*** Records shown ***

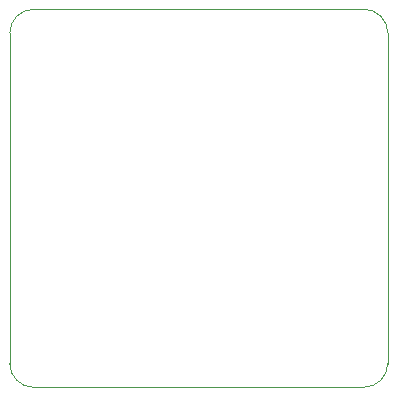
<source format=gbr>
G04 #@! TF.GenerationSoftware,KiCad,Pcbnew,7.0.6*
G04 #@! TF.CreationDate,2023-11-12T09:36:55+05:30*
G04 #@! TF.ProjectId,ESP32-Miner,45535033-322d-44d6-996e-65722e6b6963,rev?*
G04 #@! TF.SameCoordinates,Original*
G04 #@! TF.FileFunction,Profile,NP*
%FSLAX46Y46*%
G04 Gerber Fmt 4.6, Leading zero omitted, Abs format (unit mm)*
G04 Created by KiCad (PCBNEW 7.0.6) date 2023-11-12 09:36:55*
%MOMM*%
%LPD*%
G01*
G04 APERTURE LIST*
G04 #@! TA.AperFunction,Profile*
%ADD10C,0.050000*%
G04 #@! TD*
G04 APERTURE END LIST*
D10*
X125500000Y-73000000D02*
X125500000Y-101000000D01*
X157500000Y-101000000D02*
X157500000Y-73000000D01*
X127500000Y-71000000D02*
G75*
G03*
X125500000Y-73000000I0J-2000000D01*
G01*
X125500000Y-101000000D02*
G75*
G03*
X127500000Y-103000000I2000000J0D01*
G01*
X155500000Y-103000000D02*
G75*
G03*
X157500000Y-101000000I0J2000000D01*
G01*
X157500000Y-73000000D02*
G75*
G03*
X155500000Y-71000000I-2000000J0D01*
G01*
X155500000Y-71000000D02*
X127500000Y-71000000D01*
X127500000Y-103000000D02*
X155500000Y-103000000D01*
M02*

</source>
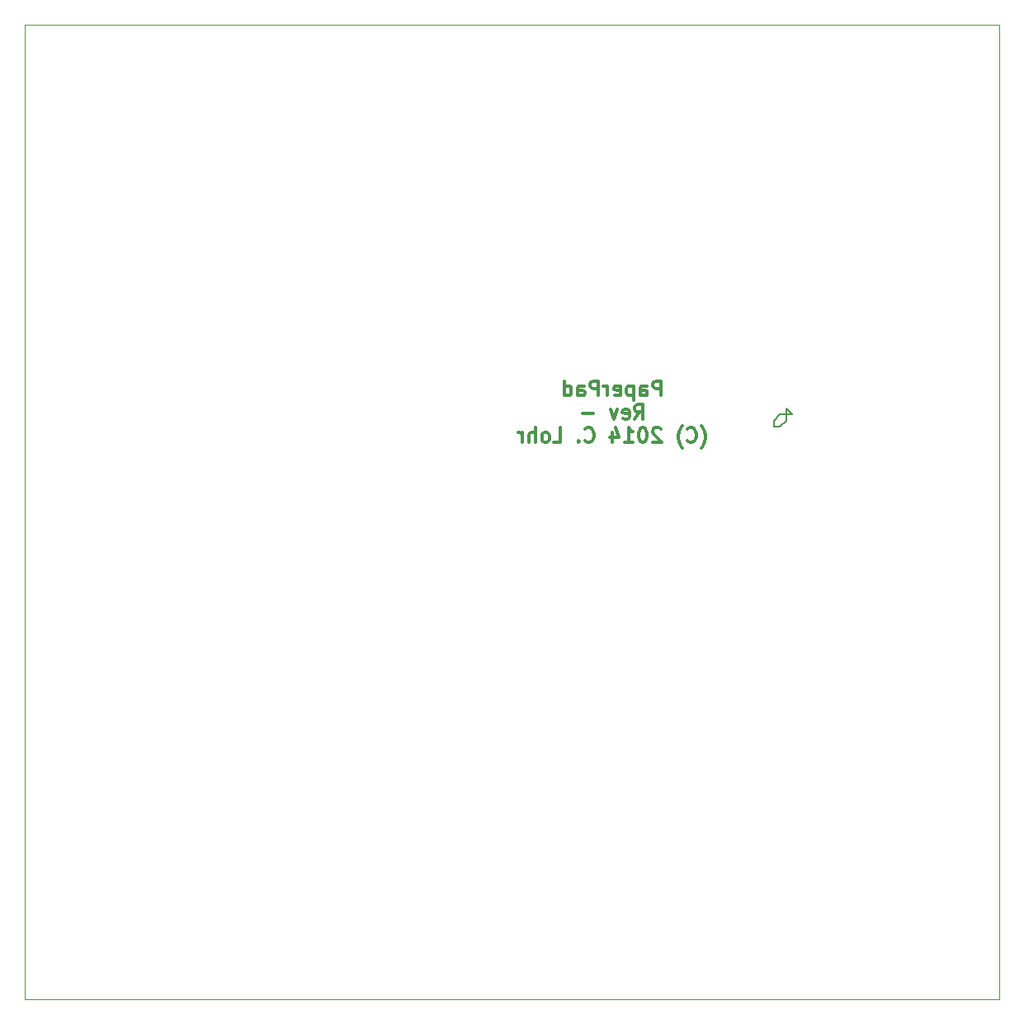
<source format=gbo>
G04 (created by PCBNEW (2013-jul-07)-stable) date Sun 07 Dec 2014 01:03:15 PM EST*
%MOIN*%
G04 Gerber Fmt 3.4, Leading zero omitted, Abs format*
%FSLAX34Y34*%
G01*
G70*
G90*
G04 APERTURE LIST*
%ADD10C,0.00590551*%
%ADD11C,0.011811*%
%ADD12C,0.00787402*%
%ADD13C,0.00393701*%
G04 APERTURE END LIST*
G54D10*
G54D11*
X41454Y-30739D02*
X41454Y-30148D01*
X41229Y-30148D01*
X41173Y-30176D01*
X41145Y-30204D01*
X41116Y-30260D01*
X41116Y-30345D01*
X41145Y-30401D01*
X41173Y-30429D01*
X41229Y-30457D01*
X41454Y-30457D01*
X40610Y-30739D02*
X40610Y-30429D01*
X40638Y-30373D01*
X40695Y-30345D01*
X40807Y-30345D01*
X40863Y-30373D01*
X40610Y-30710D02*
X40667Y-30739D01*
X40807Y-30739D01*
X40863Y-30710D01*
X40892Y-30654D01*
X40892Y-30598D01*
X40863Y-30542D01*
X40807Y-30514D01*
X40667Y-30514D01*
X40610Y-30485D01*
X40329Y-30345D02*
X40329Y-30935D01*
X40329Y-30373D02*
X40273Y-30345D01*
X40160Y-30345D01*
X40104Y-30373D01*
X40076Y-30401D01*
X40048Y-30457D01*
X40048Y-30626D01*
X40076Y-30682D01*
X40104Y-30710D01*
X40160Y-30739D01*
X40273Y-30739D01*
X40329Y-30710D01*
X39570Y-30710D02*
X39626Y-30739D01*
X39739Y-30739D01*
X39795Y-30710D01*
X39823Y-30654D01*
X39823Y-30429D01*
X39795Y-30373D01*
X39739Y-30345D01*
X39626Y-30345D01*
X39570Y-30373D01*
X39542Y-30429D01*
X39542Y-30485D01*
X39823Y-30542D01*
X39289Y-30739D02*
X39289Y-30345D01*
X39289Y-30457D02*
X39260Y-30401D01*
X39232Y-30373D01*
X39176Y-30345D01*
X39120Y-30345D01*
X38923Y-30739D02*
X38923Y-30148D01*
X38698Y-30148D01*
X38642Y-30176D01*
X38614Y-30204D01*
X38586Y-30260D01*
X38586Y-30345D01*
X38614Y-30401D01*
X38642Y-30429D01*
X38698Y-30457D01*
X38923Y-30457D01*
X38079Y-30739D02*
X38079Y-30429D01*
X38107Y-30373D01*
X38164Y-30345D01*
X38276Y-30345D01*
X38332Y-30373D01*
X38079Y-30710D02*
X38136Y-30739D01*
X38276Y-30739D01*
X38332Y-30710D01*
X38361Y-30654D01*
X38361Y-30598D01*
X38332Y-30542D01*
X38276Y-30514D01*
X38136Y-30514D01*
X38079Y-30485D01*
X37545Y-30739D02*
X37545Y-30148D01*
X37545Y-30710D02*
X37601Y-30739D01*
X37714Y-30739D01*
X37770Y-30710D01*
X37798Y-30682D01*
X37826Y-30626D01*
X37826Y-30457D01*
X37798Y-30401D01*
X37770Y-30373D01*
X37714Y-30345D01*
X37601Y-30345D01*
X37545Y-30373D01*
X40385Y-31683D02*
X40582Y-31402D01*
X40723Y-31683D02*
X40723Y-31093D01*
X40498Y-31093D01*
X40442Y-31121D01*
X40413Y-31149D01*
X40385Y-31205D01*
X40385Y-31290D01*
X40413Y-31346D01*
X40442Y-31374D01*
X40498Y-31402D01*
X40723Y-31402D01*
X39907Y-31655D02*
X39964Y-31683D01*
X40076Y-31683D01*
X40132Y-31655D01*
X40160Y-31599D01*
X40160Y-31374D01*
X40132Y-31318D01*
X40076Y-31290D01*
X39964Y-31290D01*
X39907Y-31318D01*
X39879Y-31374D01*
X39879Y-31430D01*
X40160Y-31487D01*
X39682Y-31290D02*
X39542Y-31683D01*
X39401Y-31290D01*
X38726Y-31458D02*
X38276Y-31458D01*
X43071Y-32853D02*
X43099Y-32825D01*
X43155Y-32741D01*
X43183Y-32685D01*
X43212Y-32600D01*
X43240Y-32460D01*
X43240Y-32347D01*
X43212Y-32206D01*
X43183Y-32122D01*
X43155Y-32066D01*
X43099Y-31982D01*
X43071Y-31953D01*
X42508Y-32572D02*
X42537Y-32600D01*
X42621Y-32628D01*
X42677Y-32628D01*
X42762Y-32600D01*
X42818Y-32544D01*
X42846Y-32488D01*
X42874Y-32375D01*
X42874Y-32291D01*
X42846Y-32178D01*
X42818Y-32122D01*
X42762Y-32066D01*
X42677Y-32038D01*
X42621Y-32038D01*
X42537Y-32066D01*
X42508Y-32094D01*
X42312Y-32853D02*
X42284Y-32825D01*
X42227Y-32741D01*
X42199Y-32685D01*
X42171Y-32600D01*
X42143Y-32460D01*
X42143Y-32347D01*
X42171Y-32206D01*
X42199Y-32122D01*
X42227Y-32066D01*
X42284Y-31982D01*
X42312Y-31953D01*
X41440Y-32094D02*
X41412Y-32066D01*
X41356Y-32038D01*
X41215Y-32038D01*
X41159Y-32066D01*
X41131Y-32094D01*
X41102Y-32150D01*
X41102Y-32206D01*
X41131Y-32291D01*
X41468Y-32628D01*
X41102Y-32628D01*
X40737Y-32038D02*
X40681Y-32038D01*
X40624Y-32066D01*
X40596Y-32094D01*
X40568Y-32150D01*
X40540Y-32263D01*
X40540Y-32403D01*
X40568Y-32516D01*
X40596Y-32572D01*
X40624Y-32600D01*
X40681Y-32628D01*
X40737Y-32628D01*
X40793Y-32600D01*
X40821Y-32572D01*
X40849Y-32516D01*
X40877Y-32403D01*
X40877Y-32263D01*
X40849Y-32150D01*
X40821Y-32094D01*
X40793Y-32066D01*
X40737Y-32038D01*
X39978Y-32628D02*
X40315Y-32628D01*
X40146Y-32628D02*
X40146Y-32038D01*
X40203Y-32122D01*
X40259Y-32178D01*
X40315Y-32206D01*
X39471Y-32235D02*
X39471Y-32628D01*
X39612Y-32010D02*
X39753Y-32431D01*
X39387Y-32431D01*
X38375Y-32572D02*
X38403Y-32600D01*
X38487Y-32628D01*
X38543Y-32628D01*
X38628Y-32600D01*
X38684Y-32544D01*
X38712Y-32488D01*
X38740Y-32375D01*
X38740Y-32291D01*
X38712Y-32178D01*
X38684Y-32122D01*
X38628Y-32066D01*
X38543Y-32038D01*
X38487Y-32038D01*
X38403Y-32066D01*
X38375Y-32094D01*
X38122Y-32572D02*
X38093Y-32600D01*
X38122Y-32628D01*
X38150Y-32600D01*
X38122Y-32572D01*
X38122Y-32628D01*
X37109Y-32628D02*
X37390Y-32628D01*
X37390Y-32038D01*
X36828Y-32628D02*
X36884Y-32600D01*
X36912Y-32572D01*
X36940Y-32516D01*
X36940Y-32347D01*
X36912Y-32291D01*
X36884Y-32263D01*
X36828Y-32235D01*
X36744Y-32235D01*
X36687Y-32263D01*
X36659Y-32291D01*
X36631Y-32347D01*
X36631Y-32516D01*
X36659Y-32572D01*
X36687Y-32600D01*
X36744Y-32628D01*
X36828Y-32628D01*
X36378Y-32628D02*
X36378Y-32038D01*
X36125Y-32628D02*
X36125Y-32319D01*
X36153Y-32263D01*
X36209Y-32235D01*
X36294Y-32235D01*
X36350Y-32263D01*
X36378Y-32291D01*
X35844Y-32628D02*
X35844Y-32235D01*
X35844Y-32347D02*
X35816Y-32291D01*
X35787Y-32263D01*
X35731Y-32235D01*
X35675Y-32235D01*
G54D12*
X46750Y-31500D02*
X46500Y-31500D01*
X46500Y-31250D02*
X46750Y-31500D01*
X46500Y-31500D02*
X46500Y-31250D01*
X46250Y-32000D02*
X46000Y-32000D01*
X46500Y-31750D02*
X46250Y-32000D01*
X46500Y-31500D02*
X46500Y-31750D01*
X46250Y-31500D02*
X46500Y-31500D01*
X46000Y-31750D02*
X46250Y-31500D01*
X46000Y-32000D02*
X46000Y-31750D01*
G54D13*
X15748Y-55118D02*
X15748Y-15748D01*
X55118Y-55118D02*
X15748Y-55118D01*
X55118Y-15748D02*
X55118Y-55118D01*
X15748Y-15748D02*
X55118Y-15748D01*
M02*

</source>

*** End of Records shown ***

- **Brief**
The lines above that hold the word "Profile" should be found and copied out.

- **Solved problem**
G04 #@! TF.FileFunction,Profile,NP*
G04 #@! TA.AperFunction,Profile*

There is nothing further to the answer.